• **Excerpt**:
Gazebo, Positive Participation, WV10 and YMCA were all commissioned at the beginning of the City of Wolverhampton Council’s National Lottery-funded programme to deliver mental health and emotional wellbeing support to 10 to 16 year olds in 4 areas of the city.
HeadStart Wolverhampton has been working over the last 6 years to improve the emotional mental health and wellbeing of children and young people by giving them the skills they need to cope with the challenges of modern life.
And with the programme, and the providers’ commissioned activities, now coming to a planned end, their achievements and work for young people are being celebrated.
Gazebo, based in Bilston, worked with over 500 young people since 2018, providing activities such as regular out of school sessions, school holiday activities and remote and 1 to 1 support for young people, including therapeutic support and mentoring.
Positive Participation, in Blakenhall, aimed to raise mental health awareness in their local area and help close health inequality gaps among youngsters from ethnic minority groups. They also identified that mental health specialist support should be provided to wider family members, receiving 120 referrals for parents and carers with a mental health condition.
WV10, serving Bushbury, Low Hill and the Scotlands, helped improve the emotional wellbeing of over 1,200 young people through a variety of means, including the creation of three community hubs and activities including music, cooking and dance.
And YMCA, which is based near Wolverhampton city centre, worked to empower young people and families in the city to improve their own mental wellbeing – offering weekly activities such as sports, cooking and mindfulness techniques to close to 1,000 young people.
Providers continued to deliver support throughout the Covid-19 pandemic, ensuring that children, young people and families still got the mental health support they needed during the worldwide health emergency.
And now some of the providers have gone on to access other funding to enable them to continue to deliver support and activities to children and young people in the city.
Emma Bennett, the City of Wolverhampton Council’s Executive Director of Families, said: “As the HeadStart Wolverhampton programme comes to its planned end, it is a great opportunity for us to reflect on the fantastic work that our commissioned providers have done for children, young people and families in Wolverhampton over the last few years.

• **Provided material**:
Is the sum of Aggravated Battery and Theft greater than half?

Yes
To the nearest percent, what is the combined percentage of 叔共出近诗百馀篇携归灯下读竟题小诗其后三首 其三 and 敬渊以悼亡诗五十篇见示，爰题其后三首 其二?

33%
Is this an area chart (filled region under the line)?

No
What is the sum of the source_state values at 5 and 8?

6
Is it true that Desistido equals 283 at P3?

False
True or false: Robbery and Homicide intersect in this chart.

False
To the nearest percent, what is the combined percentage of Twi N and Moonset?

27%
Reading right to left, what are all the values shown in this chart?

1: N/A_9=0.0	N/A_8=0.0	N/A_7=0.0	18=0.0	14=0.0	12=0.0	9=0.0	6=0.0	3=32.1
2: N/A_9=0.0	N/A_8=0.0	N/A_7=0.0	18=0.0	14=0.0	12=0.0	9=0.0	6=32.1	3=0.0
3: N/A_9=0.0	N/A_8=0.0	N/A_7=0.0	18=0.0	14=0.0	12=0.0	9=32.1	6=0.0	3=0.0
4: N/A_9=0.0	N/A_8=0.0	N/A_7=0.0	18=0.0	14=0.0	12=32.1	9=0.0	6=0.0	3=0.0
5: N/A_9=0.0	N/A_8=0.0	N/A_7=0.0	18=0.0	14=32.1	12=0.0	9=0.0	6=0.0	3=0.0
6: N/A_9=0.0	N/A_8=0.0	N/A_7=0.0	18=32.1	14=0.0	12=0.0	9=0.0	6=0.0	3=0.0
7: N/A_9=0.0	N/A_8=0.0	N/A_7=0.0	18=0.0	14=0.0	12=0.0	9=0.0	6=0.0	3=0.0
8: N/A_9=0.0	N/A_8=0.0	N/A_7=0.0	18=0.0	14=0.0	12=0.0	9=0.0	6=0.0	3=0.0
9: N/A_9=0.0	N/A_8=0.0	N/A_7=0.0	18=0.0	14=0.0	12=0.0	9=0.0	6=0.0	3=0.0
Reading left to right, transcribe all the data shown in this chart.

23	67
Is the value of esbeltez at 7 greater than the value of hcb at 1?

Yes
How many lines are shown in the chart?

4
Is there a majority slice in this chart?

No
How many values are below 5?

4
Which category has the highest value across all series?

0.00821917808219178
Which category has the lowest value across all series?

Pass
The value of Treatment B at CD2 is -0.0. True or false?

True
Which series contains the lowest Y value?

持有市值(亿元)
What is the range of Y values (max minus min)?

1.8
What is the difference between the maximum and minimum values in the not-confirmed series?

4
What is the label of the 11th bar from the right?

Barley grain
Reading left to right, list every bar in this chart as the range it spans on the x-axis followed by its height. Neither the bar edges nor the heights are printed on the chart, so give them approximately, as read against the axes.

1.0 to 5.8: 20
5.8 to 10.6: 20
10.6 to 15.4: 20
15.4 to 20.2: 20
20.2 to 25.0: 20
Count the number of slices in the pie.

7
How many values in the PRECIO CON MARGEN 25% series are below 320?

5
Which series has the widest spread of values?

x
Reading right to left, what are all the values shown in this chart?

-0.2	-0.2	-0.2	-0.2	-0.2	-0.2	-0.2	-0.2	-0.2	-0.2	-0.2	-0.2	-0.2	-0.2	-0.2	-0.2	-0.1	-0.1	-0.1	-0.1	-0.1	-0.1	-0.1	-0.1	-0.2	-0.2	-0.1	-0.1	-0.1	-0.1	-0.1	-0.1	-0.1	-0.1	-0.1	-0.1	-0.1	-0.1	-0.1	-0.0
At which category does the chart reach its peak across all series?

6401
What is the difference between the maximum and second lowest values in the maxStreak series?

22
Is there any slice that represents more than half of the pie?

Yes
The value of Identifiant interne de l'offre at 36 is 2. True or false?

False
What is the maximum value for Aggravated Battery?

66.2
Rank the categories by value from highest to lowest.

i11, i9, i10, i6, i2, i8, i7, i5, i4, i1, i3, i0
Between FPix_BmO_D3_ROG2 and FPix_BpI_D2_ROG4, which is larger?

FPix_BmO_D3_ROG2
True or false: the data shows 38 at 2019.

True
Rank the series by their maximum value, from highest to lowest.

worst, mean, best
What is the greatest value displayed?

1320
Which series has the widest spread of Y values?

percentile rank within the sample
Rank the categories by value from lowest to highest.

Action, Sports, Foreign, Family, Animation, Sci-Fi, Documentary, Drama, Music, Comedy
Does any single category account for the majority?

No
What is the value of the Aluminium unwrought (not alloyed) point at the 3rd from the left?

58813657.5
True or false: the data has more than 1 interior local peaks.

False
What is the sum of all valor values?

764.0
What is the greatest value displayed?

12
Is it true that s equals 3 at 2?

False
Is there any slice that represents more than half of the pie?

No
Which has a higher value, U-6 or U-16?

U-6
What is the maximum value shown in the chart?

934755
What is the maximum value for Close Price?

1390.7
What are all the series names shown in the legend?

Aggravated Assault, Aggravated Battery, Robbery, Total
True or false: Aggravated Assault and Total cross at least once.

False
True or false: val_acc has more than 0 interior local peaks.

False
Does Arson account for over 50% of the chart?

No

• **The problem**:
Copy the HeadStart Wolverhampton text from "WV10, serving Bushbury, Low" up to and including "cooking and dance.".

• **Result below**:
WV10, serving Bushbury, Low Hill and the Scotlands, helped improve the emotional wellbeing of over 1,200 young people through a variety of means, including the creation of three community hubs and activities including music, cooking and dance.